TASK STATEMENT – Every line of the records below from the line with "root of tail: (289, 172)" up to and including the line with "right back paw: (302, 244)" must be reproduced exactly, and no line outside that range.

RECORDED DATA –
_ _ _ _ _ _ _
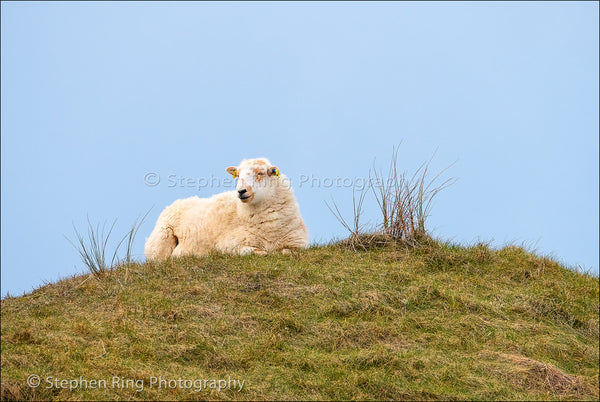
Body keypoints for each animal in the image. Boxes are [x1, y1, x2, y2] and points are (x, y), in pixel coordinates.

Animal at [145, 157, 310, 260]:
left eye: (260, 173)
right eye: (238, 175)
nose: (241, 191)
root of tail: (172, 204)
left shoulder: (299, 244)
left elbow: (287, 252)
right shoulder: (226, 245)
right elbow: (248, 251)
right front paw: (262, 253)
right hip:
_ _ _ _ _ _ _
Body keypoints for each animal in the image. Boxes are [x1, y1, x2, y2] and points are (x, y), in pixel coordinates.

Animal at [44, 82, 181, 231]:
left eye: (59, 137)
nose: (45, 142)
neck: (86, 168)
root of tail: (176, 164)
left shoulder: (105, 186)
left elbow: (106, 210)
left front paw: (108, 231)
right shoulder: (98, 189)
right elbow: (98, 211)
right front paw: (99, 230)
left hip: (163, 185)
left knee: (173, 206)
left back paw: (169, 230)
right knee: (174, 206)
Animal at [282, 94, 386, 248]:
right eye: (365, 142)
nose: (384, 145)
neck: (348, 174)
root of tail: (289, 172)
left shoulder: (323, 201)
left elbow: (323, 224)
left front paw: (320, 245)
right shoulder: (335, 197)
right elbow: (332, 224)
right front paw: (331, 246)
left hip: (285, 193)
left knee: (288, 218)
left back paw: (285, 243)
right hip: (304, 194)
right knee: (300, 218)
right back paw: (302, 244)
_ _ _ _ _ _ _
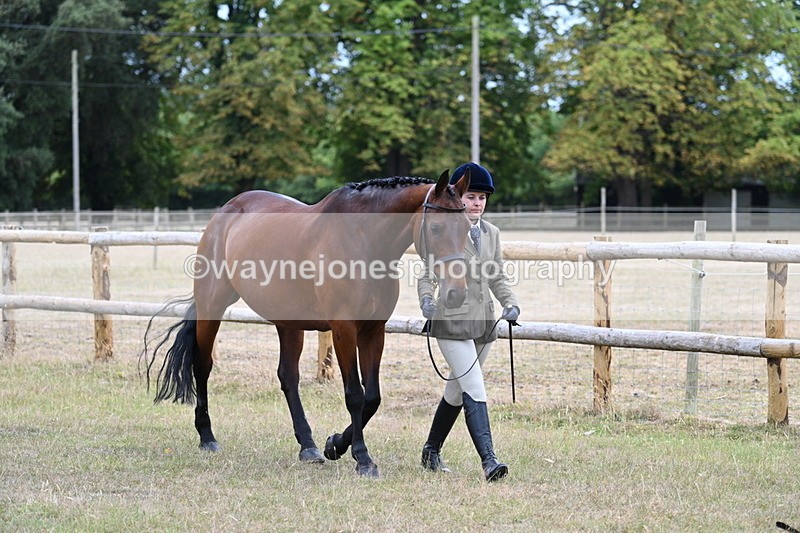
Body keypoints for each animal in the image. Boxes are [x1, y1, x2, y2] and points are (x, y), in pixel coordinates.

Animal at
_ _ _ _ _ _ _
EXPECTED ANSWER –
root of tail: (289, 172)
left shoulder: (323, 201)
left elbow: (323, 224)
left front paw: (320, 245)
right shoulder: (335, 197)
right elbow: (332, 224)
right front paw: (331, 246)
left hip: (285, 193)
left knee: (288, 218)
left back paw: (285, 243)
right hip: (304, 194)
right knee: (300, 218)
right back paw: (302, 244)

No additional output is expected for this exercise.